Many education experts and gurus are touting the benefits of teaching students more non-linear thinking strategies. Methods include project-based learning, student-initiated learning, inquiry-based lessons, Hour of Code, and Genius Hour.
One lesson is to have students practice their inductive reasoning skills. I always confuse inductive with deductive.
- Inductive is when students are given a set of premises and must draw a conclusion.
- Deductive is when a conclusion or claim is given and students think of different scenarios or premises that fit that claim.
One such activity is to have students work through a set of players’ actions for a game (card game, board game, etc.). Students can work individually, in pairs, or in groups, and they must come up with a list of rules for the game based on the players’ actions.
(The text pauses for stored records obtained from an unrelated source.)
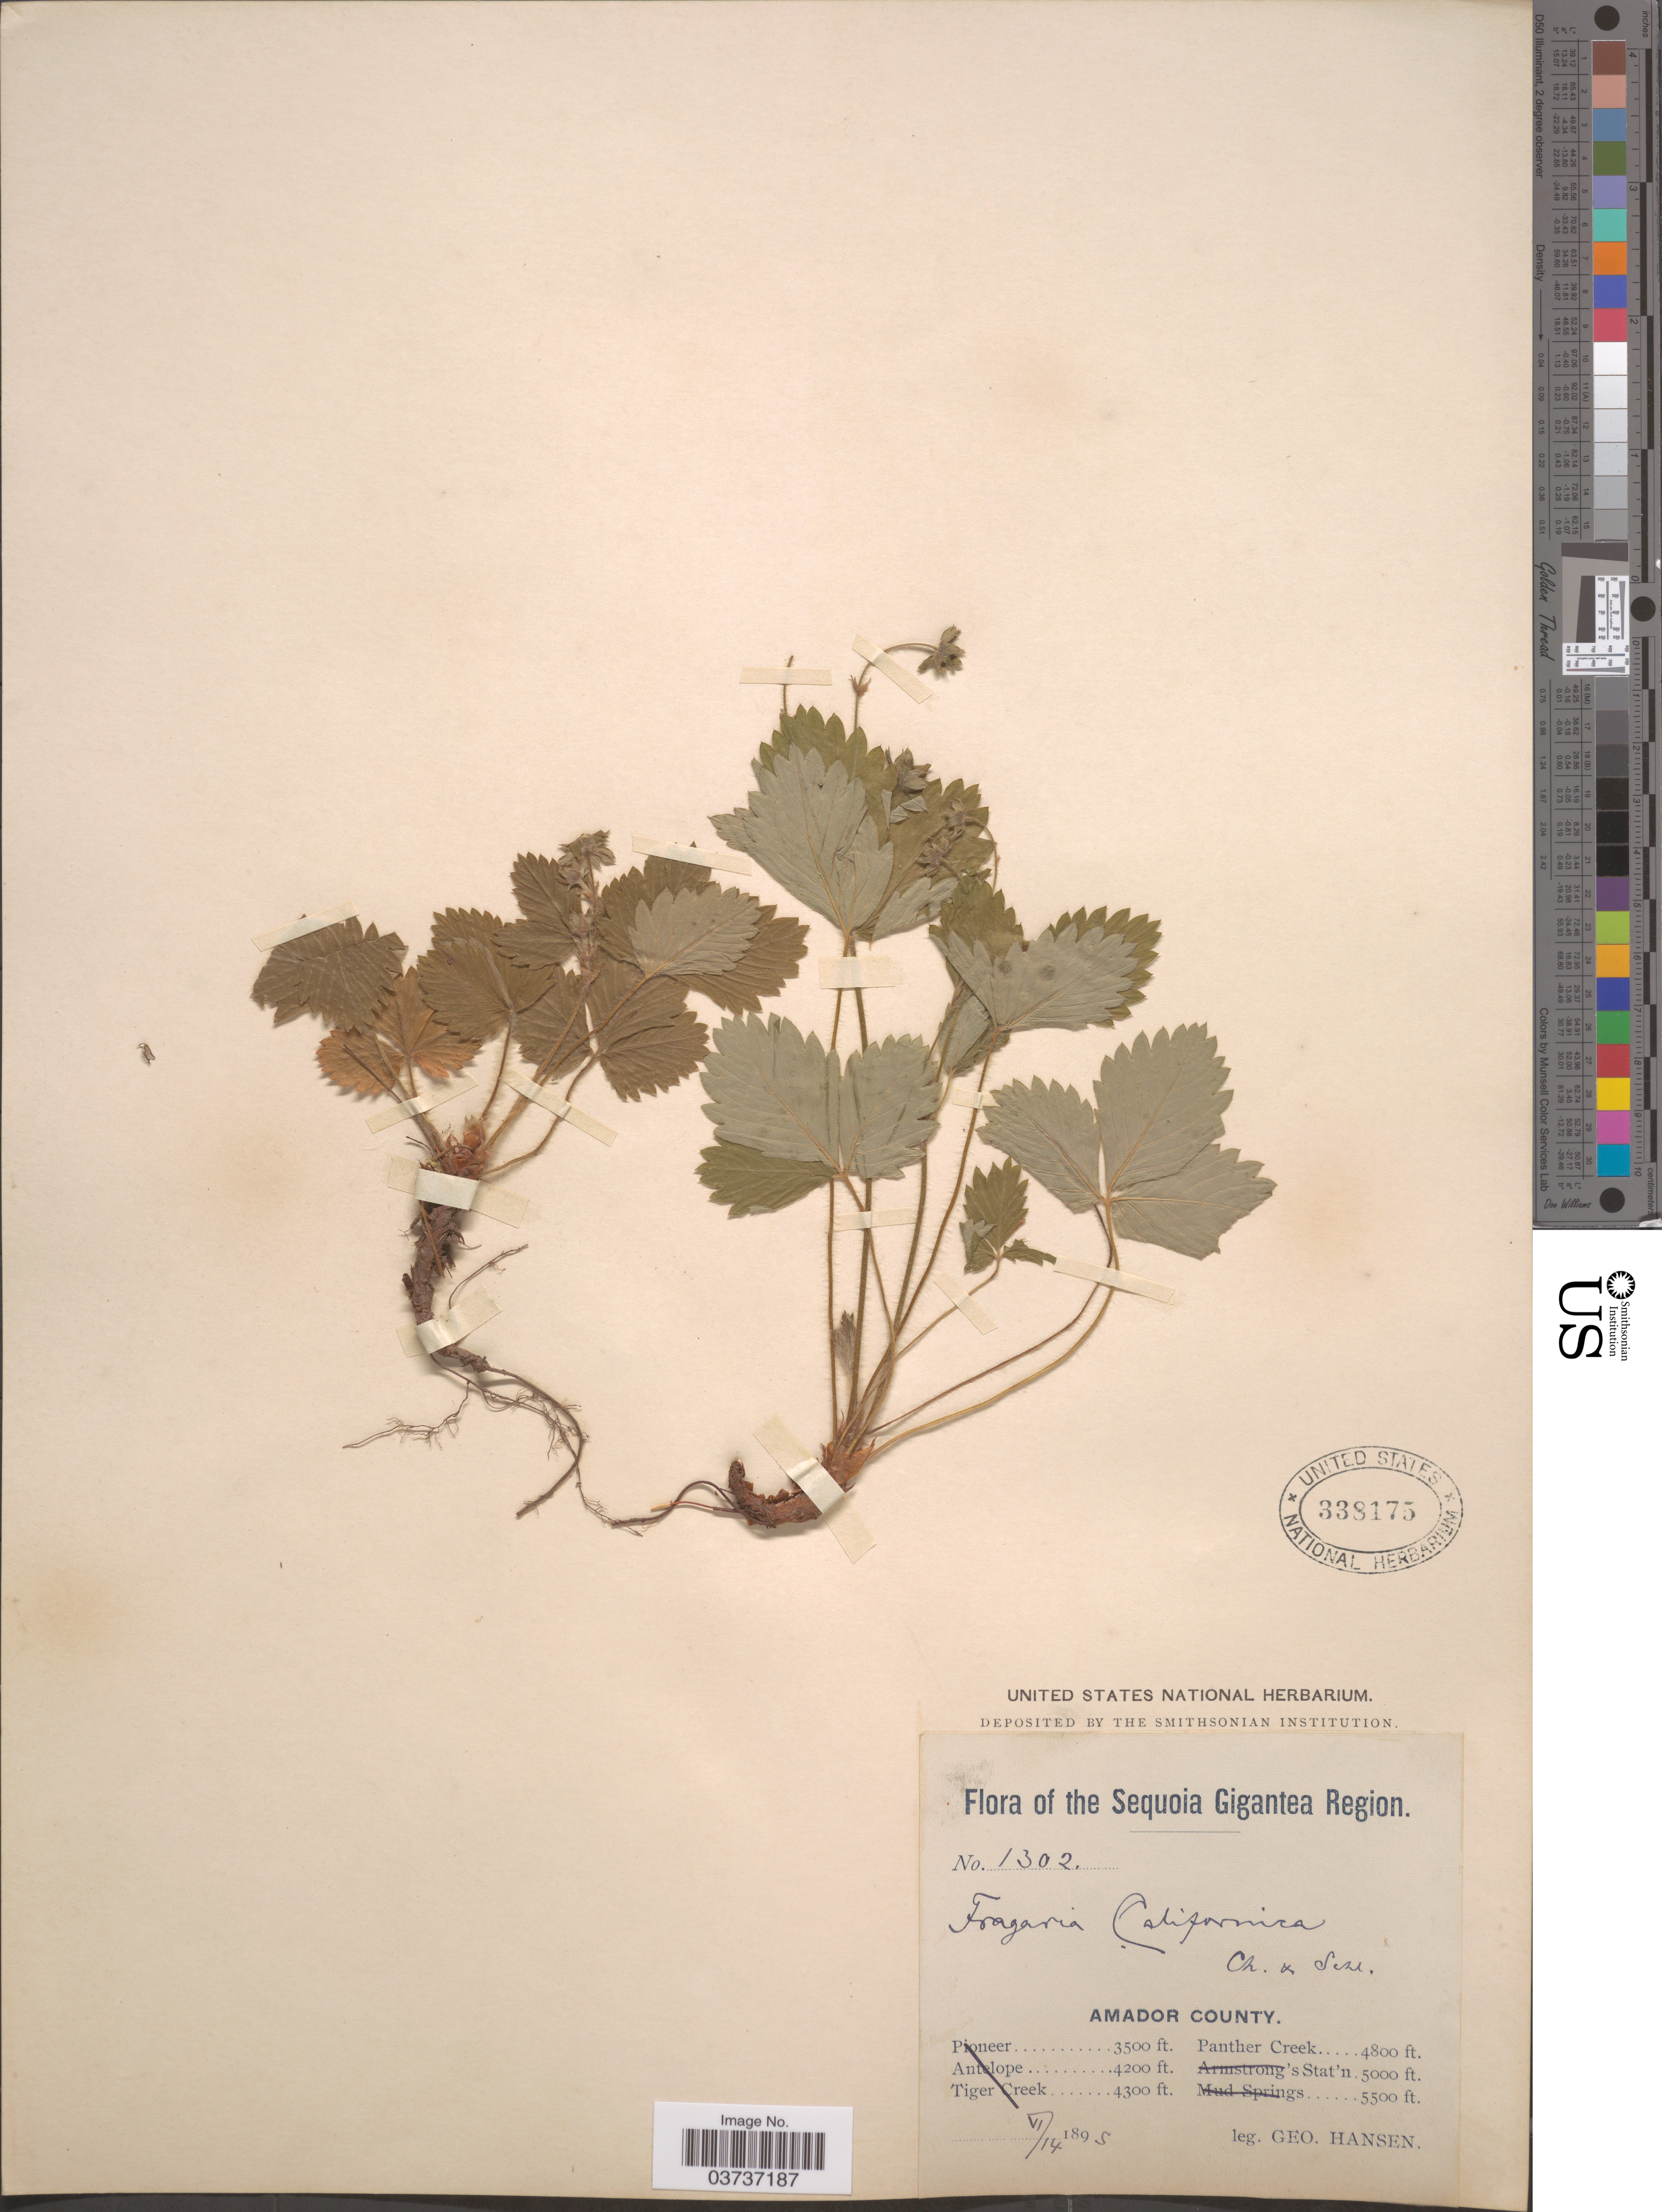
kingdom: Plantae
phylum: Tracheophyta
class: Magnoliopsida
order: Rosales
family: Rosaceae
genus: Fragaria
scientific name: Fragaria californica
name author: Cham. & Schltdl.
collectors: G. Hansen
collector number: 1302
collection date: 1895-06-14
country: United States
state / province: California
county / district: Amador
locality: The Sequoia Gigantea Region. Amador County. Panther Creek.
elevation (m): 1463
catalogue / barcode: US 338175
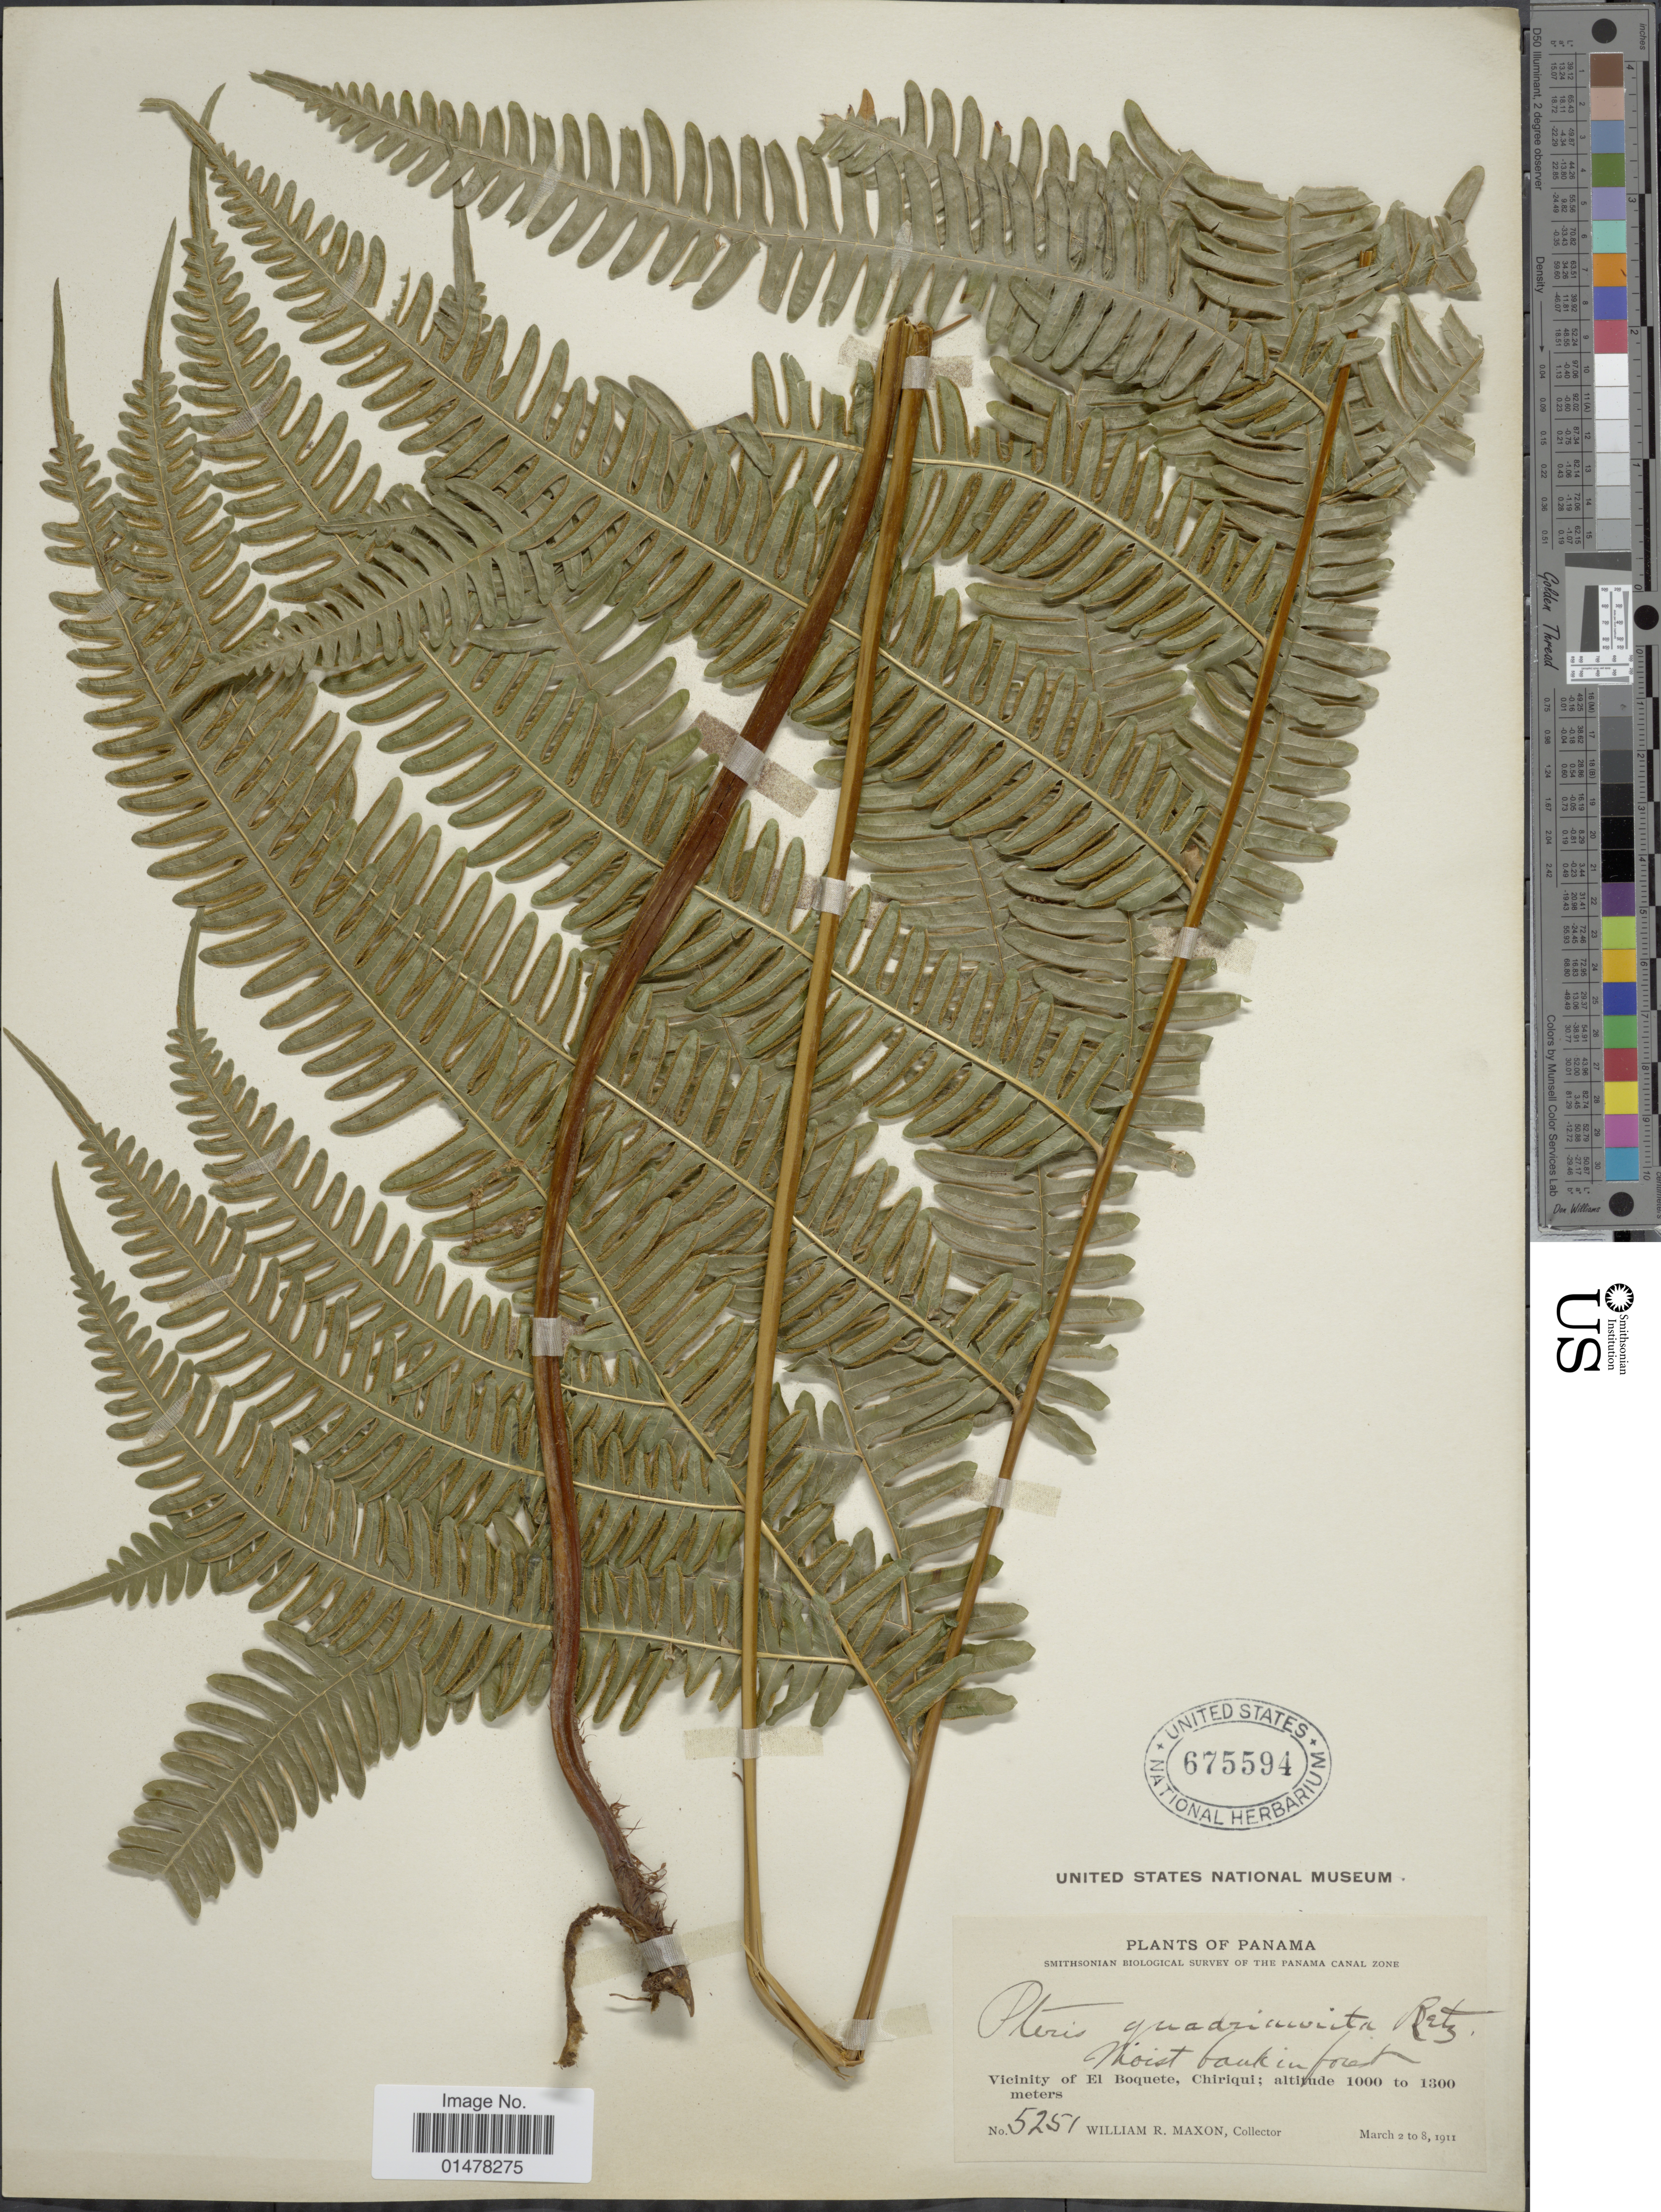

I tried this with my English 3 Honors students, and they were very resistant at first. I divided them into two groups (I have small classes) and told them to come up with the list of rules for the game. Each group was given a different game, so they couldn’t “cheat” by overhearing the other group. On a separate sheet, they had to write down the rules of the game. I gave them no other limitations. They could have as many or as few rules as they wanted. The hardest part for me with this activity is NOT answering all of their questions. I had to give them time to figure it out on their own. If they had a question that was not relevant or was not necessary to their completion of the task, I just redirected them to what the task was and said no more. They were initially frustrated, but they learned to depend on their own minds rather than on the teacher for answers.
An example sheet is provided here. The sheet has both scenarios on it for easy printing and it has the SC standards used for this particular lesson. The teacher’s sheet is available here; it includes the rules I came up with to guide myself when making up the players’ actions.
This lesson is easily adaptable to outdoor games, different age-level games, recipe instructions, etc. The best part is that students start thinking differently, stretching brain muscles they don’t use often, and are creatively and productively challenged.
Although they grumbled a bit about how “hard” the activity was, they realized they enjoyed the freedom and the liberty to think outside of the box, to think in ways that were natural to them without the fear of being “wrong.”
That was the hurdle my students appeared most hesitant to jump over. They were so afraid of getting their rules wrong, it stifled their ability to think. Lessons like these encourage them to trust their judgment, build confidence, and allows them to see that there are more than ways to think than the one often prescribed in schools.
To extend this activity, we did a short reflection on what we learned about our thinking and the different ways to approach a problem. Their reflections aligned to what my goals were– that they realize more about their own methods and strategies, that they accept being outside their comfort zone and find productive ways to work through a problem.